### Task inputs ###

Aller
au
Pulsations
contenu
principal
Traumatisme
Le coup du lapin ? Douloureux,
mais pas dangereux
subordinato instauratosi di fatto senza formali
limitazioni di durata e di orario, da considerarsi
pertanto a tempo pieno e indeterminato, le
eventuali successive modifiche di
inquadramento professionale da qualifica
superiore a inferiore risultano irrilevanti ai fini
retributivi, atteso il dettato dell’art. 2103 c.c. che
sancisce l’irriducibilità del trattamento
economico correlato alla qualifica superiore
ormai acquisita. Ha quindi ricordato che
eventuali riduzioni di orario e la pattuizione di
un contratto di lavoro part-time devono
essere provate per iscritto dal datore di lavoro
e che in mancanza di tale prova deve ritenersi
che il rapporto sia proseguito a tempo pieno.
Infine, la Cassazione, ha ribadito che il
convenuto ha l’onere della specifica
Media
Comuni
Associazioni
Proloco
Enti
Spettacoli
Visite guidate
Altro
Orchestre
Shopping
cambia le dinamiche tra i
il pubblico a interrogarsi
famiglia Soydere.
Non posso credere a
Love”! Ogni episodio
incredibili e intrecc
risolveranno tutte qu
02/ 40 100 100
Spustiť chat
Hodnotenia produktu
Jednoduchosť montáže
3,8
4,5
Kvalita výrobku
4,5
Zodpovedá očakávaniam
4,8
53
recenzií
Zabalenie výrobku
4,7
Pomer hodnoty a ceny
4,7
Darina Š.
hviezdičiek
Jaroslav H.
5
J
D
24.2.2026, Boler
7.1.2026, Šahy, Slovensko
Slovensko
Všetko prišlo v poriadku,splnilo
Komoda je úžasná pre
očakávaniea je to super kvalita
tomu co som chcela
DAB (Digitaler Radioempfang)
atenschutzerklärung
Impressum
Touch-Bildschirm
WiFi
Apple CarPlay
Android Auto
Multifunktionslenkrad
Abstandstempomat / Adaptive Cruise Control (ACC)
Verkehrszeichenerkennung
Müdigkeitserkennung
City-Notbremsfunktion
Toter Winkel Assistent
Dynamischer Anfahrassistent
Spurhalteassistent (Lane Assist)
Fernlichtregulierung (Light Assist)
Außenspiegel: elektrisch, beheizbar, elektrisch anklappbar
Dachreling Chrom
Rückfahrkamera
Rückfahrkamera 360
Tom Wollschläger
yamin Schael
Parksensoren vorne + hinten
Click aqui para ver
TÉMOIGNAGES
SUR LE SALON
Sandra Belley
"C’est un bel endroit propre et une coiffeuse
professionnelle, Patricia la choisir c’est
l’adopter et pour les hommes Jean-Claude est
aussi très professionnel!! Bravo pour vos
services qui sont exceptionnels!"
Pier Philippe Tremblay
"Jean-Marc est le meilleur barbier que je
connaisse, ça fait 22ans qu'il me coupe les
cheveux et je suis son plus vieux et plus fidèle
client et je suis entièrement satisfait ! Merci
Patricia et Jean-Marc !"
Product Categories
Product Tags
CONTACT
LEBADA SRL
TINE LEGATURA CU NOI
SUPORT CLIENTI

###

What the task requires: Your answer should consist of all lines above that include the string "Jean".

Output for this exercise:
l’adopter et pour les hommes Jean-Claude est
"Jean-Marc est le meilleur barbier que je
Patricia et Jean-Marc !"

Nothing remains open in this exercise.